Il genere dei funghi Boletus è diviso in sezioni, prevalentemente in base al colore dei pori. Solo i boleti della sezione Edules possono definirsi “Porcini”, cioè quelli compresi nella sezione di boleti a pori bianchi.
Tuttavia, alcuni micologi tendono a comprendere nella classificazione di Porcini un gruppo di funghi Boletus più folto composto da una dozzina di specie diverse appartenenti ad altre sezioni.
Saperli distinguere consente di apprezzare e scegliere i migliori o quelli che maggiormente incontrano il gusto personale o l’uso gastronomico ideale.
Carnosi, morbidi e dotati di un inconfondibile sapore, i porcini sono considerati a ragione l’eccellenza dei funghi. Ideali per essere consumati crudi, affettati e uniti a insalate di vario genere, sono perfetti anche come condimento per minestre ma soprattutto per risotti. Si accompagnano perfettamente a molti piatti sia di carne che di pesce.
Protagonisti di molte ricette autunnali, questi funghi crescono prevalentemente nel sottobosco e la loro raccolta offre un’ottima occasione per una passeggiata a contatto con la natura.
I porcini rappresentano l’emblema del fungo spontaneo, che si sviluppa in simbiosi con alberi di alto fusto, da cui trae le sostanze nutritive necessarie. Per questo vengono classificati come simbionti.
Per consumarli correttamente però è necessario sapere come pulirli.
Una volta scelti gli esemplari ancora giovani, sodi e con i tubuli ancora bianchi, la prima operazione da fare per pulire i porcini è quella di rimuovere con un coltellino ben affilato i residui di terriccio nella parte inferiore del gambo, per poi con uno spazzolino eliminare completamente ogni residuo presente nel gambo ma anche nella testa.

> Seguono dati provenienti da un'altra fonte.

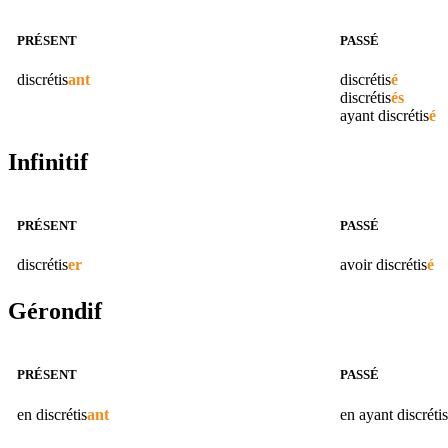
PRÉSENT
PASSÉ
discrétis
ant
discrétis
é
discrétis
és
ayant
discrétis
é
Infinitif
PRÉSENT
PASSÉ
discrétis
er
avoir
discrétis
é
Gérondif
PRÉSENT
PASSÉ
en
discrétis
ant
en ayant
discrétis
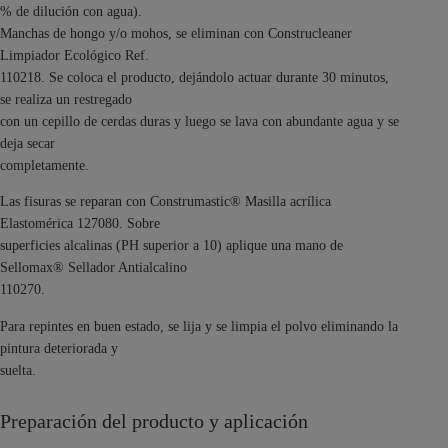
% de dilución con agua).
Manchas de hongo y/o mohos, se eliminan con Construcleaner
Limpiador Ecológico Ref.
110218. Se coloca el producto, dejándolo actuar durante 30 minutos,
se realiza un restregado
con un cepillo de cerdas duras y luego se lava con abundante agua y se
deja secar
completamente.
Las fisuras se reparan con Construmastic® Masilla acrílica
Elastomérica 127080. Sobre
superficies alcalinas (PH superior a 10) aplique una mano de
Sellomax® Sellador Antialcalino
110270.
Para repintes en buen estado, se lija y se limpia el polvo eliminando la
pintura deteriorada y
suelta.
Preparación del producto y aplicación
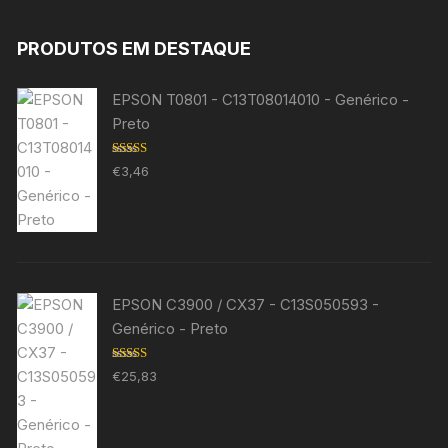
PRODUTOS EM DESTAQUE
EPSON T0801 - C13T08014010 - Genérico -
Preto
Avaliação
€
3,46
5.00
de 5
EPSON C3900 / CX37 - C13S050593 -
Genérico - Preto
Avaliação
€
25,83
5.00
de 5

Una volta fatto, procedete a riempire una terrina con acqua, poi aggiungete il bicarbonato (un cucchiaio di bicarbonato è sufficiente per un litro d’acqua). A questo punto immergete un foglio di carta cucina per ogni porcino che avete pulito nella terrina dove avete in precedenza sciolto il bicarbonato in acqua. Strizzate leggermente un foglio di carta e avvolgetevi un porcino. Fate la stessa operazione per ogni porcino che avete pulito. Lasciate a contatto per un paio di minuti, poi togliete i porcini dalla carta cucina impregnata di bicarbonato e asciugateli con un panno carta asciutto.
Ora i vostri porcini sono pronti per essere affettati e utilizzati nelle vostre ricette sia crudi che cotti.
La tossicità dei funghi non è (ancora) ben definita, soprattutto quando parliamo di porcini. Per questo la micotossicologia è una scienza in evoluzione (l’esempio di Gyromitra esculenta, dove esculenta in latino “commestibile” mentre oggi è considerato tossico, è caratteristico). Per quanto riguarda i porcini fino a poco tempo fa si credeva che uno zucchero composto presente nei porcini (Trealosio) fosse responsabile della sindrome da intolleranza che in qualche caso portava alcune persone che mangiavano porcini a rivolgersi al Pronto Soccorso.
Ora sappiamo che il trealosio è un "dissacaride contenuto in molti funghi simbionti non solo nel genere Boletus che difficilmente si scompone in cottura perché resistente alle alte temperature."
Quindi la causa delle intossicazioni non risiede nella scelta di mangiare i porcini crudi piuttosto che cotti ma nella risposta individuale del proprio corpo ad un alimento complesso come lo è il porcino.
In termini più rigorosi, si può dire che non è ancora completamente noto il metabolismo dei porcini. Per queste ragioni, non è ben chiara la differenza tra “intossicazioni” vere e proprie e “intolleranze alimentari”. Sappiamo però che i porcini crudi provocano con maggior frequenza intolleranze, ma qui lo studio e la casistica sono complessi, soprattutto per la forte differenza delle risposte individuali.
Un’altra questione ancora aperta riguarda la membrana cellulare dei funghi costituita da chitina (la stessa molecola che costituisce l’esoscheletro dei granchi). Questa sostanza è molto impegnativa da digerire soprattutto quando gli enzimi deputati alla demolizione non sono presenti in quantità adeguata, come succede per la Trealasi l'enzima deputato alla scomposizione del Trealosio, che alcune persone sembrano non avere o avere in quantità insufficiente.